=== Begin Enclosure ===
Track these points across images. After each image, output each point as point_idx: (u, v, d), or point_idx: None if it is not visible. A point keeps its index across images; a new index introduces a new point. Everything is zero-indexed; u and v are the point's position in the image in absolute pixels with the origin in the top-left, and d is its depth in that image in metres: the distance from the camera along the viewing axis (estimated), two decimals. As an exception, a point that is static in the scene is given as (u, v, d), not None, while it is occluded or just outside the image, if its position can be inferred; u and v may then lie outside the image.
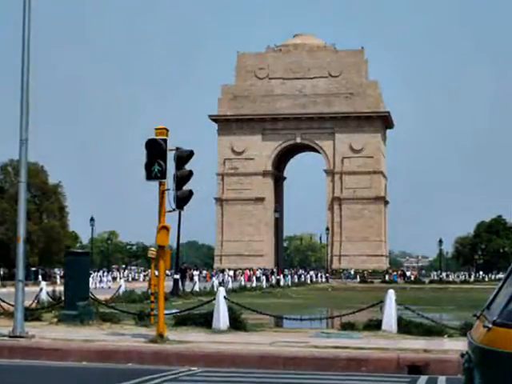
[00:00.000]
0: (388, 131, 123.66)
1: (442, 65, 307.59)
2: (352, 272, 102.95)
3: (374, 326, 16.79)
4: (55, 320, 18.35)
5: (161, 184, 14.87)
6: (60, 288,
=== End Enclosure ===
=== Begin Enclosure ===
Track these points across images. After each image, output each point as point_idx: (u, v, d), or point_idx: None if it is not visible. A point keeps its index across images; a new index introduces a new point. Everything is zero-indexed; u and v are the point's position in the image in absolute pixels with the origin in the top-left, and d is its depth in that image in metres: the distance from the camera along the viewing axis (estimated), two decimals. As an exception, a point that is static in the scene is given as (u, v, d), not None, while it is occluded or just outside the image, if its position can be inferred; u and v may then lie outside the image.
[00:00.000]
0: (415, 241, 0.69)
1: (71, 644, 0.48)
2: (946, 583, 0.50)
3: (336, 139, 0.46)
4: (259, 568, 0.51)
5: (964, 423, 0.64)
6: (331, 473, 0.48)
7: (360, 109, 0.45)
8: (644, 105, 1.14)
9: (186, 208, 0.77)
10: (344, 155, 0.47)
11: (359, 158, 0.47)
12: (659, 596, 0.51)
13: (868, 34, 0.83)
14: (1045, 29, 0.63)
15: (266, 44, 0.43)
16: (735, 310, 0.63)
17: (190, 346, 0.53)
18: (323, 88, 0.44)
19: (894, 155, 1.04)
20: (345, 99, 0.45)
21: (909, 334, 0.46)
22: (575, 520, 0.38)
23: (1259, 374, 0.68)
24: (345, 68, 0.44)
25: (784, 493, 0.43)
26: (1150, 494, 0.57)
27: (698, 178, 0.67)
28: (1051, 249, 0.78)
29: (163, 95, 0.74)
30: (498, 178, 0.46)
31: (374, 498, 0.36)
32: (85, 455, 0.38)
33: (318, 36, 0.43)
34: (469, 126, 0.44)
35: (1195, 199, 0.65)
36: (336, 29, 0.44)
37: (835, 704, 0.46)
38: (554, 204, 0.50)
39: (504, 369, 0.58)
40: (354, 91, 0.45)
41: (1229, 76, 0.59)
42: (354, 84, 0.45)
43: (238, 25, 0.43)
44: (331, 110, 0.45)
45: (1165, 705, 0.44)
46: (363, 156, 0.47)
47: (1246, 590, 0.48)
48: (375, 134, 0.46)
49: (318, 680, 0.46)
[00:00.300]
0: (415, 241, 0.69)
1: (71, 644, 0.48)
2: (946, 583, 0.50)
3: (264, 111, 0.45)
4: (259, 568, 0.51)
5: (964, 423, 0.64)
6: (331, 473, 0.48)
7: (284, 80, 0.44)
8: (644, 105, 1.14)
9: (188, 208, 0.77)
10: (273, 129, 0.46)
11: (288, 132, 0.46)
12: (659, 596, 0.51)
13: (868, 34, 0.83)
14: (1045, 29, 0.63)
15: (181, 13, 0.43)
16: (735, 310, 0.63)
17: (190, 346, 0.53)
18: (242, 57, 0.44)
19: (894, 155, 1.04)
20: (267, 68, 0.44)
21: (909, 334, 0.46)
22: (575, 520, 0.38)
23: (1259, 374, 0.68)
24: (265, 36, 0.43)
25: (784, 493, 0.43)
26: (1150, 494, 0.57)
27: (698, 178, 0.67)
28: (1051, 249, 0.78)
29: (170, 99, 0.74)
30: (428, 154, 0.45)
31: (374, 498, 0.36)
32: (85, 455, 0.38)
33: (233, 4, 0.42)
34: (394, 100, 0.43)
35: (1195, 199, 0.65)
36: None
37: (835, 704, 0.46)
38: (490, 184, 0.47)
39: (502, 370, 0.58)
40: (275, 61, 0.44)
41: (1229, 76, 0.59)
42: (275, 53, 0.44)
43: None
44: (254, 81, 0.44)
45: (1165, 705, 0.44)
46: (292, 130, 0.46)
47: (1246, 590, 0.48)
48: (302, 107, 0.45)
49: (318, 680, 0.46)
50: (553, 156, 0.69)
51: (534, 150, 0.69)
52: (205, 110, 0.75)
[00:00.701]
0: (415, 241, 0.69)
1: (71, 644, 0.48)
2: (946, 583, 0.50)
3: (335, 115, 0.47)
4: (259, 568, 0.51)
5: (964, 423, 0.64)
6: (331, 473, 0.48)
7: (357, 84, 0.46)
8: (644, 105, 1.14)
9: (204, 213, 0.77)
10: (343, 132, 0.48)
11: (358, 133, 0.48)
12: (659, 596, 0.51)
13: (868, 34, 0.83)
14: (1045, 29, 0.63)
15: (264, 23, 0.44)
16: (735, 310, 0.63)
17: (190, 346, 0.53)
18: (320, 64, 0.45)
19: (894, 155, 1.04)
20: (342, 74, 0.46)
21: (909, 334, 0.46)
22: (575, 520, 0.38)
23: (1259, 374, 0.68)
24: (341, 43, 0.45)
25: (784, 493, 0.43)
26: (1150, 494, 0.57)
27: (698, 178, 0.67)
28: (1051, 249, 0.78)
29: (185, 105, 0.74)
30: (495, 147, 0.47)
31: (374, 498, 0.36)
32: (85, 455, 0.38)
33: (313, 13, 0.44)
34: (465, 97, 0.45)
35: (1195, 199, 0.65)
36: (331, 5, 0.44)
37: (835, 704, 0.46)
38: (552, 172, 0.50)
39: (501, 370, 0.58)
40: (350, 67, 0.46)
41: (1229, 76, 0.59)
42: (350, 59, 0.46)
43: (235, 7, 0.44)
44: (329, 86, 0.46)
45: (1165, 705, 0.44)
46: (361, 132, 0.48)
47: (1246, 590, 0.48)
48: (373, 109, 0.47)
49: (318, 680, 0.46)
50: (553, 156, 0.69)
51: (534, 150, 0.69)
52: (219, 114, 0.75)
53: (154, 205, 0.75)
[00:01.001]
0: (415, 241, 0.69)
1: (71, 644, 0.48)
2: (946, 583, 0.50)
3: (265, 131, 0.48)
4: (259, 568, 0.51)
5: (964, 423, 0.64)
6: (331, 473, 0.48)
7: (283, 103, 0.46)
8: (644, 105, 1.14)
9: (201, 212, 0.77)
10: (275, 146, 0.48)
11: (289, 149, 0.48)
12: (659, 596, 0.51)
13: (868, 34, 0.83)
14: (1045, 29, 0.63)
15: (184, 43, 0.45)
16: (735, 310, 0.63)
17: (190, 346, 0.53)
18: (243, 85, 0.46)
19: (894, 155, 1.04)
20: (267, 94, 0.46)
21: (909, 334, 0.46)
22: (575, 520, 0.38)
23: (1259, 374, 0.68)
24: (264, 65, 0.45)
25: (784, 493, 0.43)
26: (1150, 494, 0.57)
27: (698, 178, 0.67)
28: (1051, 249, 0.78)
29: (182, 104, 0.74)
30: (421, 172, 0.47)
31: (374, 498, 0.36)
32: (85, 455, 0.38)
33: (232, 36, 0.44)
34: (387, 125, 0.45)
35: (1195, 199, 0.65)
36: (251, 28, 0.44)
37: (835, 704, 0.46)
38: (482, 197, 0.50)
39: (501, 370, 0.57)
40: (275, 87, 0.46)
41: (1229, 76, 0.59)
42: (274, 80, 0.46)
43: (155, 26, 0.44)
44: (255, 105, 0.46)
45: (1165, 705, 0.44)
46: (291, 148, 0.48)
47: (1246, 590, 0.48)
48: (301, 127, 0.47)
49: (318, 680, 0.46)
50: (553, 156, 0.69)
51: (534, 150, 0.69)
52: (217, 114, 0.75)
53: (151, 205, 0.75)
=== End Enclosure ===
■ TASK STATEMENT
Send back an exact copy of only the lines from the line with "48: (375, 134, 0.46)" up to and including the line with "52: (205, 110, 0.75)" in the data above.

■ RESPONSE AREA
48: (375, 134, 0.46)
49: (318, 680, 0.46)
[00:00.300]
0: (415, 241, 0.69)
1: (71, 644, 0.48)
2: (946, 583, 0.50)
3: (264, 111, 0.45)
4: (259, 568, 0.51)
5: (964, 423, 0.64)
6: (331, 473, 0.48)
7: (284, 80, 0.44)
8: (644, 105, 1.14)
9: (188, 208, 0.77)
10: (273, 129, 0.46)
11: (288, 132, 0.46)
12: (659, 596, 0.51)
13: (868, 34, 0.83)
14: (1045, 29, 0.63)
15: (181, 13, 0.43)
16: (735, 310, 0.63)
17: (190, 346, 0.53)
18: (242, 57, 0.44)
19: (894, 155, 1.04)
20: (267, 68, 0.44)
21: (909, 334, 0.46)
22: (575, 520, 0.38)
23: (1259, 374, 0.68)
24: (265, 36, 0.43)
25: (784, 493, 0.43)
26: (1150, 494, 0.57)
27: (698, 178, 0.67)
28: (1051, 249, 0.78)
29: (170, 99, 0.74)
30: (428, 154, 0.45)
31: (374, 498, 0.36)
32: (85, 455, 0.38)
33: (233, 4, 0.42)
34: (394, 100, 0.43)
35: (1195, 199, 0.65)
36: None
37: (835, 704, 0.46)
38: (490, 184, 0.47)
39: (502, 370, 0.58)
40: (275, 61, 0.44)
41: (1229, 76, 0.59)
42: (275, 53, 0.44)
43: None
44: (254, 81, 0.44)
45: (1165, 705, 0.44)
46: (292, 130, 0.46)
47: (1246, 590, 0.48)
48: (302, 107, 0.45)
49: (318, 680, 0.46)
50: (553, 156, 0.69)
51: (534, 150, 0.69)
52: (205, 110, 0.75)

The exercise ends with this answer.